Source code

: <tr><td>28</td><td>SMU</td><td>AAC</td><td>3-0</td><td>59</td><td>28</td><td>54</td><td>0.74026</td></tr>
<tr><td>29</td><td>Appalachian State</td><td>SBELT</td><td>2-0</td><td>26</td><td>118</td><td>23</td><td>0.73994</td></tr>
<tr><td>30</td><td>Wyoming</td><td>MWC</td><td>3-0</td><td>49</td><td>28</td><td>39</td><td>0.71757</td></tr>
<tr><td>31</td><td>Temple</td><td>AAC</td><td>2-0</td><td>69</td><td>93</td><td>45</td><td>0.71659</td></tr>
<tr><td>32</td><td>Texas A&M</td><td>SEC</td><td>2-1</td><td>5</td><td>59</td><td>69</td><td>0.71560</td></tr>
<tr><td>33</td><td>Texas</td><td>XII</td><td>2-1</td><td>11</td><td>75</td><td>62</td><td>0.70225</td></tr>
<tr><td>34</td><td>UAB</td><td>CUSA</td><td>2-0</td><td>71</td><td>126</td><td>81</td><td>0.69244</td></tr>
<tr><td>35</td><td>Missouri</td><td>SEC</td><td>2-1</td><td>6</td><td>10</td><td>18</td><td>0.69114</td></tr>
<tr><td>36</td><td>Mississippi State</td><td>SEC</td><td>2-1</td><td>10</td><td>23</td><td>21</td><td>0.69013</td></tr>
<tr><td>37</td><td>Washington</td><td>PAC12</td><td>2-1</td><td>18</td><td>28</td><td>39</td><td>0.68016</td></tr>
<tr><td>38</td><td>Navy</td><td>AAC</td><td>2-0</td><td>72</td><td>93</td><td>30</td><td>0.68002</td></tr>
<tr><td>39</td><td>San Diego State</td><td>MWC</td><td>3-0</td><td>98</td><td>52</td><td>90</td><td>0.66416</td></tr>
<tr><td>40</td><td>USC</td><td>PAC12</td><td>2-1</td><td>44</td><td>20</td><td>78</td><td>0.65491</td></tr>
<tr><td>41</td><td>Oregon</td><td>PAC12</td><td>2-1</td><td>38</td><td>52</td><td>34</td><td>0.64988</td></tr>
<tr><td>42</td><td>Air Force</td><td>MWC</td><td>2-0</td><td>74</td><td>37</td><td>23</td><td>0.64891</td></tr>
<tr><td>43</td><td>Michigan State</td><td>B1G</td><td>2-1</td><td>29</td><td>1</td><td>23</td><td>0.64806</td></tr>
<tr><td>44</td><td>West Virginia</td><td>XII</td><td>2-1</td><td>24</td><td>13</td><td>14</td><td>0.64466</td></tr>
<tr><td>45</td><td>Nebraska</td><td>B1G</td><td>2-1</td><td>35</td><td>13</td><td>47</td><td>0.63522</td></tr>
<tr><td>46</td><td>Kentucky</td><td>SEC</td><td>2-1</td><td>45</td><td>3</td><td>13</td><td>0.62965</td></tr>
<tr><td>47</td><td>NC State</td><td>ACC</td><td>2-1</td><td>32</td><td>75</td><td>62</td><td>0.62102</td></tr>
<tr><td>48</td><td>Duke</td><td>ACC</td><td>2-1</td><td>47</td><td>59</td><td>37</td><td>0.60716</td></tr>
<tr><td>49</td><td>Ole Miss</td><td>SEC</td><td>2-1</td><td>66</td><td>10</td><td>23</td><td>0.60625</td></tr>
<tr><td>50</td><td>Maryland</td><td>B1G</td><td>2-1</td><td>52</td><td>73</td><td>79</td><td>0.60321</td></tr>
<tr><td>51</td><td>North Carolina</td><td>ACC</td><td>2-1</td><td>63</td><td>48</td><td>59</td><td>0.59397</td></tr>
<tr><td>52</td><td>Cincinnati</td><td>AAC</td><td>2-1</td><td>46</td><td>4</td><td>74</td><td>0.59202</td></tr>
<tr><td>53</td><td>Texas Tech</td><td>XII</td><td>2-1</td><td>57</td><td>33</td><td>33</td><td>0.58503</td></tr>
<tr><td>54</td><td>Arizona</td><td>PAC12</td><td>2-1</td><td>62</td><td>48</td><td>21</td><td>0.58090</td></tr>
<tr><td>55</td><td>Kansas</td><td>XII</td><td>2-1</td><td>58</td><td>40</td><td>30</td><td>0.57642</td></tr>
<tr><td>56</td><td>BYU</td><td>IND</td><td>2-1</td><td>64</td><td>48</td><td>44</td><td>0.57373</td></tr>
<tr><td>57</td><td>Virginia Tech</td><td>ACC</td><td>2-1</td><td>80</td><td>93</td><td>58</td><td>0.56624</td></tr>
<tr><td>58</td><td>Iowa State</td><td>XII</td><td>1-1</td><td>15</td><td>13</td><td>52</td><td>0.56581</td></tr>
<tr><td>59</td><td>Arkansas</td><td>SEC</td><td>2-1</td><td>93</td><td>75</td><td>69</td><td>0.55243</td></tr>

______

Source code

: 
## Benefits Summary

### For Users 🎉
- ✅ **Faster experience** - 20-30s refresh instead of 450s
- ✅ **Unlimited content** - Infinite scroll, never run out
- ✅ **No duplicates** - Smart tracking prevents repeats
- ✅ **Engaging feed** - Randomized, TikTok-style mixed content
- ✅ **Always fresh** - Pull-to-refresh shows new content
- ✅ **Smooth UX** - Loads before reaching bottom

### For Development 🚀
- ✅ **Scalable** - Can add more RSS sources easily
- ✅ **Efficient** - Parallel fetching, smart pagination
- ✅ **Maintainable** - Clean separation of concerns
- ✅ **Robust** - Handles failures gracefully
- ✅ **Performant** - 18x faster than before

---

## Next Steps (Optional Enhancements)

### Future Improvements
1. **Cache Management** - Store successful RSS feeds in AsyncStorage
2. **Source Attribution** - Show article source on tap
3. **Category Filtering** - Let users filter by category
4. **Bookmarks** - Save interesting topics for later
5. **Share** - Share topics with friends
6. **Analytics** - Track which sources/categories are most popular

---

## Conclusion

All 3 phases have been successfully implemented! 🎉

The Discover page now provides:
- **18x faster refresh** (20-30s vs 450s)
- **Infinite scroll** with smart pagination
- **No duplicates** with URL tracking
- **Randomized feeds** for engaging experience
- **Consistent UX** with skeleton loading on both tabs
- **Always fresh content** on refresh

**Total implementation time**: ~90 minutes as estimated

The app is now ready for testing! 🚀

______

_EXERCISE AIM_.
Select every line in the records above that contains the word "refresh".

_REPLY TO THE TASK_.
- ✅ **Faster experience** - 20-30s refresh instead of 450s
- ✅ **Always fresh** - Pull-to-refresh shows new content
- **18x faster refresh** (20-30s vs 450s)
- **Always fresh content** on refresh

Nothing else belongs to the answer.